Please print each record below exactly as it is written.

----

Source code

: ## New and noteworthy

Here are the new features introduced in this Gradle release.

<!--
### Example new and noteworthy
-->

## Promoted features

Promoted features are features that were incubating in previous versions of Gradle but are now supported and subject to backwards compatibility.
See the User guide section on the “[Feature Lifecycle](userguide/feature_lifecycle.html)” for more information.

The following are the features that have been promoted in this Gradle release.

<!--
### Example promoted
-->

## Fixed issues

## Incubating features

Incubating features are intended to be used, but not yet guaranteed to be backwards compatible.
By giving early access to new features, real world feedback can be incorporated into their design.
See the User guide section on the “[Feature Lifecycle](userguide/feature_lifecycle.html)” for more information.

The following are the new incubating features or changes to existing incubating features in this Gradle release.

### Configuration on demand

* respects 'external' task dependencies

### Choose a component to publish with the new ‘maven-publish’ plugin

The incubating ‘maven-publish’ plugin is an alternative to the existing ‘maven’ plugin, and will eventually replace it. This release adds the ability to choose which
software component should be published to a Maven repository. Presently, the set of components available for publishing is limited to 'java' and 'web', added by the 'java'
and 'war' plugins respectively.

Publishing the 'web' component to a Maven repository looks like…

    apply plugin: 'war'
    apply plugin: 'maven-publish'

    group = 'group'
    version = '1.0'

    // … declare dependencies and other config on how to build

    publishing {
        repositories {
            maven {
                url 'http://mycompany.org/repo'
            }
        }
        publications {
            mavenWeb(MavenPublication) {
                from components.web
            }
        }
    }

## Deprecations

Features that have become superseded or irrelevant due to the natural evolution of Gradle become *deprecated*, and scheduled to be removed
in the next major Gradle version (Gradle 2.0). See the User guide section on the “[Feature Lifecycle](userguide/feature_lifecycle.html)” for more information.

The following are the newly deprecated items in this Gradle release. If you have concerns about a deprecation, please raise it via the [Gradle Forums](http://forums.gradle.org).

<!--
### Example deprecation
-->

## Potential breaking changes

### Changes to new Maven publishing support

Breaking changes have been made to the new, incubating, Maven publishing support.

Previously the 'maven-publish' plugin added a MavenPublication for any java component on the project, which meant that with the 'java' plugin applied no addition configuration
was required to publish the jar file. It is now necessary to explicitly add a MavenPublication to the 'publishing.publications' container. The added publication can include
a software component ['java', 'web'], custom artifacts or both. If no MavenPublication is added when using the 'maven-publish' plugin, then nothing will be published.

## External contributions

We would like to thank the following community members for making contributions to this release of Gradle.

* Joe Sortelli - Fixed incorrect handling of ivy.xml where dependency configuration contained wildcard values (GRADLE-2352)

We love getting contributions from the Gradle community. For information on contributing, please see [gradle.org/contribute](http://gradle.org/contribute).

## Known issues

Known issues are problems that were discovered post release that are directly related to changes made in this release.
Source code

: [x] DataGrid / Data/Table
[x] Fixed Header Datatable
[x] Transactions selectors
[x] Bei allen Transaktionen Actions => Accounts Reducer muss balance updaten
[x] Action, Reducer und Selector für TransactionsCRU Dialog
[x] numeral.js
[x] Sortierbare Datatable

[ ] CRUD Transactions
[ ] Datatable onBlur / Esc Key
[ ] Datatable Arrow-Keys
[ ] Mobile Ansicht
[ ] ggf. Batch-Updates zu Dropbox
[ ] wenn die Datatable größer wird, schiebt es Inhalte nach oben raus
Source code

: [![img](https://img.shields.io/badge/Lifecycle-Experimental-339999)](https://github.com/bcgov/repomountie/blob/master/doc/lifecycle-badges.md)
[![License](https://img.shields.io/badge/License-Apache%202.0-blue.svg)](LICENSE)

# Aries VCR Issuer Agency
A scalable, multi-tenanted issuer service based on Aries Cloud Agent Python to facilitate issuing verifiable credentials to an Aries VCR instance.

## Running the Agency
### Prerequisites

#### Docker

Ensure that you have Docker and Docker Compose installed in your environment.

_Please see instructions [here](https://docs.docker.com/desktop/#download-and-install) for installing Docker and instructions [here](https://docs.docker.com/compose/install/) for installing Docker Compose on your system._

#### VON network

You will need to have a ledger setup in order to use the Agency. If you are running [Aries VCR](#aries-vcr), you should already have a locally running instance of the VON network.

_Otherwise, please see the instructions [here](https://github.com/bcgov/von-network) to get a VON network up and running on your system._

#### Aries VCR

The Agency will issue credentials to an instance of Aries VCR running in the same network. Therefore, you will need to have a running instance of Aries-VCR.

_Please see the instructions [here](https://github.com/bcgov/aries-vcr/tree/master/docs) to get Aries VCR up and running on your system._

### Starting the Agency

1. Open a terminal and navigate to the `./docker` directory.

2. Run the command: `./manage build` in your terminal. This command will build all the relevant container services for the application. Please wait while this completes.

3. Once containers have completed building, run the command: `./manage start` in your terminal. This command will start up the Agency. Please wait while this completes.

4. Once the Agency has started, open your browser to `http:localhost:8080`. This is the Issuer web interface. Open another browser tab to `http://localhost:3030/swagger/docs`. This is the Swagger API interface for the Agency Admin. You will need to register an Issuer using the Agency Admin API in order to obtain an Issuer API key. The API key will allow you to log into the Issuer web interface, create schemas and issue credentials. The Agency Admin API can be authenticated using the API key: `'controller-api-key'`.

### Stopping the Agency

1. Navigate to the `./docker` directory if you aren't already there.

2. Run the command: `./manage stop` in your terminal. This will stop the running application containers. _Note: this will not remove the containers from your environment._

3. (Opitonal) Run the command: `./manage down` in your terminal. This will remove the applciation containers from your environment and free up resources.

----

### EXERCISE SOLUTION
Source code

: ## New and noteworthy

Here are the new features introduced in this Gradle release.

<!--
### Example new and noteworthy
-->

## Promoted features

Promoted features are features that were incubating in previous versions of Gradle but are now supported and subject to backwards compatibility.
See the User guide section on the “[Feature Lifecycle](userguide/feature_lifecycle.html)” for more information.

The following are the features that have been promoted in this Gradle release.

<!--
### Example promoted
-->

## Fixed issues

## Incubating features

Incubating features are intended to be used, but not yet guaranteed to be backwards compatible.
By giving early access to new features, real world feedback can be incorporated into their design.
See the User guide section on the “[Feature Lifecycle](userguide/feature_lifecycle.html)” for more information.

The following are the new incubating features or changes to existing incubating features in this Gradle release.

### Configuration on demand

* respects 'external' task dependencies

### Choose a component to publish with the new ‘maven-publish’ plugin

The incubating ‘maven-publish’ plugin is an alternative to the existing ‘maven’ plugin, and will eventually replace it. This release adds the ability to choose which
software component should be published to a Maven repository. Presently, the set of components available for publishing is limited to 'java' and 'web', added by the 'java'
and 'war' plugins respectively.

Publishing the 'web' component to a Maven repository looks like…

    apply plugin: 'war'
    apply plugin: 'maven-publish'

    group = 'group'
    version = '1.0'

    // … declare dependencies and other config on how to build

    publishing {
        repositories {
            maven {
                url 'http://mycompany.org/repo'
            }
        }
        publications {
            mavenWeb(MavenPublication) {
                from components.web
            }
        }
    }

## Deprecations

Features that have become superseded or irrelevant due to the natural evolution of Gradle become *deprecated*, and scheduled to be removed
in the next major Gradle version (Gradle 2.0). See the User guide section on the “[Feature Lifecycle](userguide/feature_lifecycle.html)” for more information.

The following are the newly deprecated items in this Gradle release. If you have concerns about a deprecation, please raise it via the [Gradle Forums](http://forums.gradle.org).

<!--
### Example deprecation
-->

## Potential breaking changes

### Changes to new Maven publishing support

Breaking changes have been made to the new, incubating, Maven publishing support.

Previously the 'maven-publish' plugin added a MavenPublication for any java component on the project, which meant that with the 'java' plugin applied no addition configuration
was required to publish the jar file. It is now necessary to explicitly add a MavenPublication to the 'publishing.publications' container. The added publication can include
a software component ['java', 'web'], custom artifacts or both. If no MavenPublication is added when using the 'maven-publish' plugin, then nothing will be published.

## External contributions

We would like to thank the following community members for making contributions to this release of Gradle.

* Joe Sortelli - Fixed incorrect handling of ivy.xml where dependency configuration contained wildcard values (GRADLE-2352)

We love getting contributions from the Gradle community. For information on contributing, please see [gradle.org/contribute](http://gradle.org/contribute).

## Known issues

Known issues are problems that were discovered post release that are directly related to changes made in this release.
Source code

: [x] DataGrid / Data/Table
[x] Fixed Header Datatable
[x] Transactions selectors
[x] Bei allen Transaktionen Actions => Accounts Reducer muss balance updaten
[x] Action, Reducer und Selector für TransactionsCRU Dialog
[x] numeral.js
[x] Sortierbare Datatable

[ ] CRUD Transactions
[ ] Datatable onBlur / Esc Key
[ ] Datatable Arrow-Keys
[ ] Mobile Ansicht
[ ] ggf. Batch-Updates zu Dropbox
[ ] wenn die Datatable größer wird, schiebt es Inhalte nach oben raus
Source code

: [![img](https://img.shields.io/badge/Lifecycle-Experimental-339999)](https://github.com/bcgov/repomountie/blob/master/doc/lifecycle-badges.md)
[![License](https://img.shields.io/badge/License-Apache%202.0-blue.svg)](LICENSE)

# Aries VCR Issuer Agency
A scalable, multi-tenanted issuer service based on Aries Cloud Agent Python to facilitate issuing verifiable credentials to an Aries VCR instance.

## Running the Agency
### Prerequisites

#### Docker

Ensure that you have Docker and Docker Compose installed in your environment.

_Please see instructions [here](https://docs.docker.com/desktop/#download-and-install) for installing Docker and instructions [here](https://docs.docker.com/compose/install/) for installing Docker Compose on your system._

#### VON network

You will need to have a ledger setup in order to use the Agency. If you are running [Aries VCR](#aries-vcr), you should already have a locally running instance of the VON network.

_Otherwise, please see the instructions [here](https://github.com/bcgov/von-network) to get a VON network up and running on your system._

#### Aries VCR

The Agency will issue credentials to an instance of Aries VCR running in the same network. Therefore, you will need to have a running instance of Aries-VCR.

_Please see the instructions [here](https://github.com/bcgov/aries-vcr/tree/master/docs) to get Aries VCR up and running on your system._

### Starting the Agency

1. Open a terminal and navigate to the `./docker` directory.

2. Run the command: `./manage build` in your terminal. This command will build all the relevant container services for the application. Please wait while this completes.

3. Once containers have completed building, run the command: `./manage start` in your terminal. This command will start up the Agency. Please wait while this completes.

4. Once the Agency has started, open your browser to `http:localhost:8080`. This is the Issuer web interface. Open another browser tab to `http://localhost:3030/swagger/docs`. This is the Swagger API interface for the Agency Admin. You will need to register an Issuer using the Agency Admin API in order to obtain an Issuer API key. The API key will allow you to log into the Issuer web interface, create schemas and issue credentials. The Agency Admin API can be authenticated using the API key: `'controller-api-key'`.

### Stopping the Agency

1. Navigate to the `./docker` directory if you aren't already there.

2. Run the command: `./manage stop` in your terminal. This will stop the running application containers. _Note: this will not remove the containers from your environment._

3. (Opitonal) Run the command: `./manage down` in your terminal. This will remove the applciation containers from your environment and free up resources.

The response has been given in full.